While SPO might seem like a buyer-centric initiative, its impact on publishers and SSPs is profound. For publishers, the SPO challenge is to identify which SSPs genuinely contribute to incremental revenue growth while maintaining competitive CPMs. This shift toward efficiency over sheer volume is reshaping the SSP landscape, with SSPs striving to stand out by offering unique value propositions and fostering direct connections.

As an SSP that works closely with publishers, solving these challenges lands on us and our peers on this side of the business. If we’re successful, supply-side SPO shows up as fewer, higher-quality impressions appearing on the marketplace. Lower volume, higher CPMs.

If header bidding led to an explosion of new SSPs, SPO will likely lead to the SSP market getting trimmed down to a core group of SSPs committed to delivering high-quality ad supply to the marketplace.

The average brand’s campaign appears on 23,000 websites, with roughly 4% of ad spend going to made-for-advertising (MFA) sites – low-quality content farms that pack their pages with as many ads as possible. At Start.io, we take supply-side SPO seriously and have invested meaningful R&D to push the ball forward on our own commitment to delivering high-value ad impressions to the marketplace efficiently.
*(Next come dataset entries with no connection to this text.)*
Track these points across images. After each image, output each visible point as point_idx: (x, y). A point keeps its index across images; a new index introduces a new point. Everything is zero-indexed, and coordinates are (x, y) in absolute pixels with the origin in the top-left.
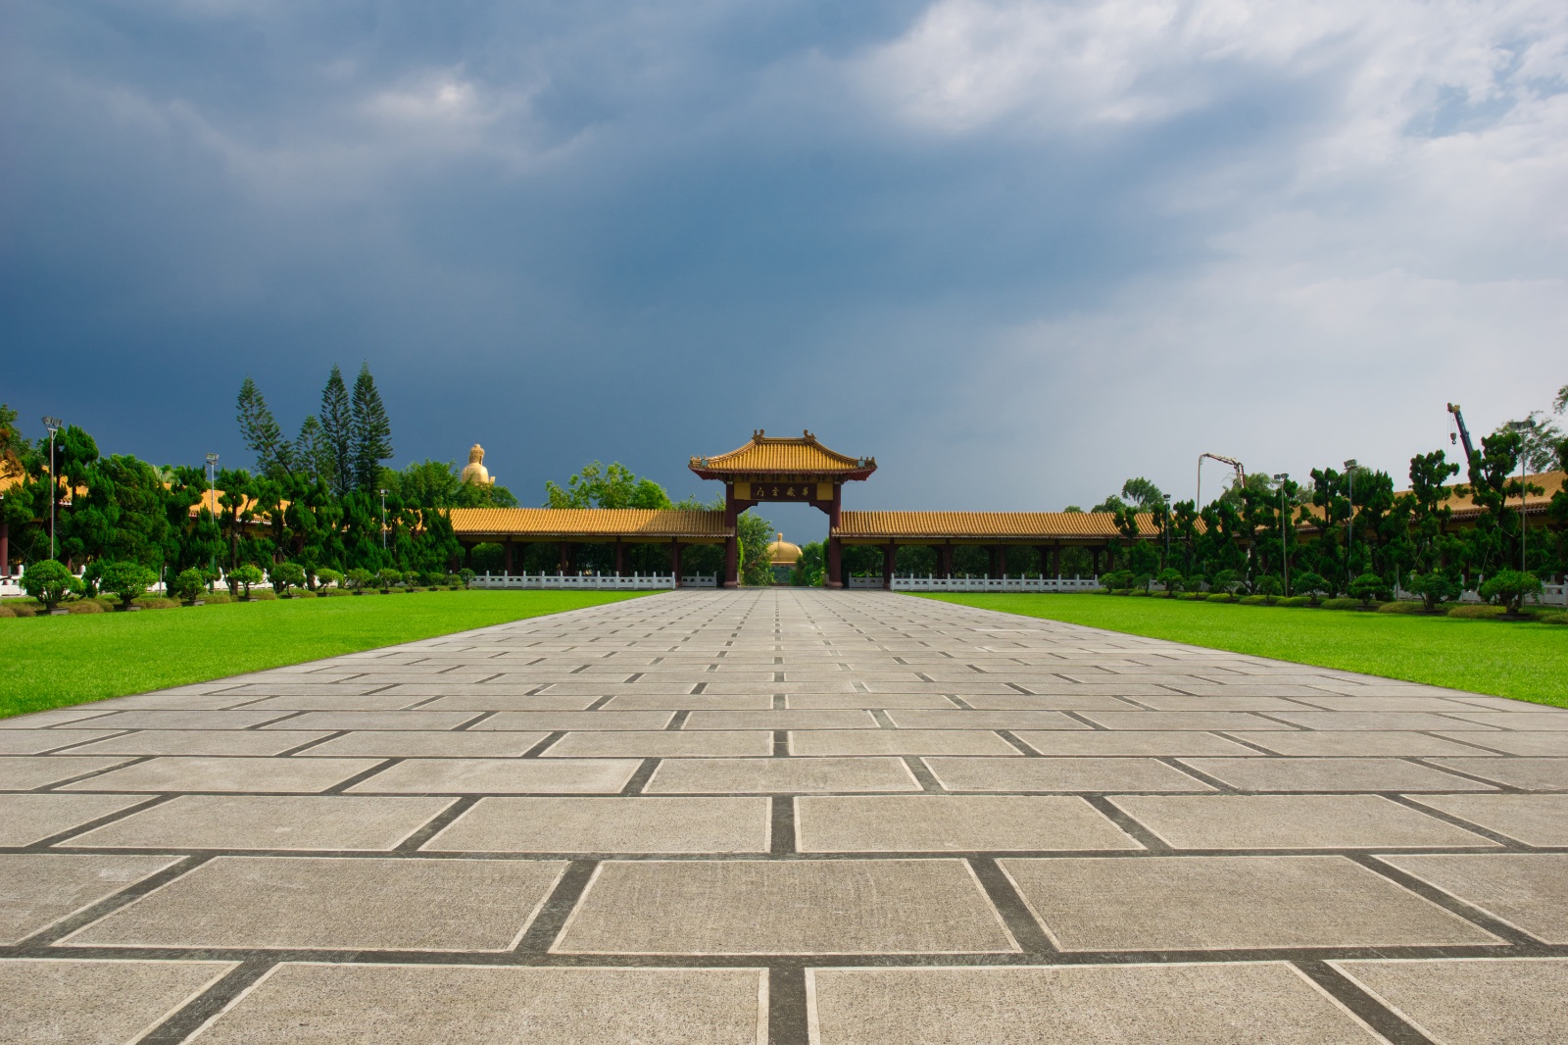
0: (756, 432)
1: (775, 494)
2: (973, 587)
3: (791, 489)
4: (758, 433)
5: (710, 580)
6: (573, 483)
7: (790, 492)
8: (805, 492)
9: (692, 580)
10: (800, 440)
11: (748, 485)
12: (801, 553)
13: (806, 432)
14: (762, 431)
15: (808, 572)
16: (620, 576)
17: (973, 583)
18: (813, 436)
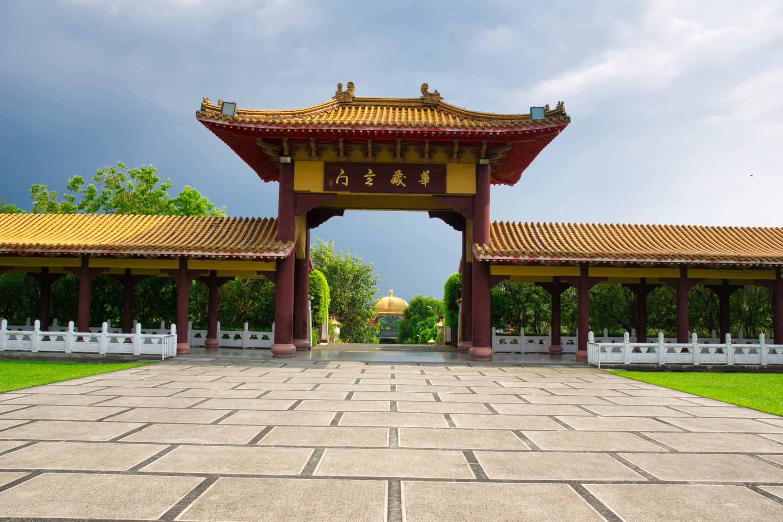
0: (340, 86)
1: (369, 183)
2: (740, 359)
3: (398, 174)
4: (345, 89)
5: (265, 338)
6: (73, 187)
7: (397, 179)
8: (425, 179)
9: (238, 337)
10: (415, 101)
11: (320, 165)
12: (407, 304)
13: (424, 88)
14: (351, 85)
15: (415, 322)
16: (109, 331)
17: (739, 351)
18: (437, 94)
Our motivations are practical – supply-side SPO will help our customers win a higher percentage of bids while reducing unnecessary hosting costs for us. There’s more money to be made by offering a lower volume of targeted traffic than a higher volume of junk traffic.

As the programmatic advertising ecosystem continues to get trimmed by SPO, we’re confident the winners will be the ones who prioritize quality over quantity.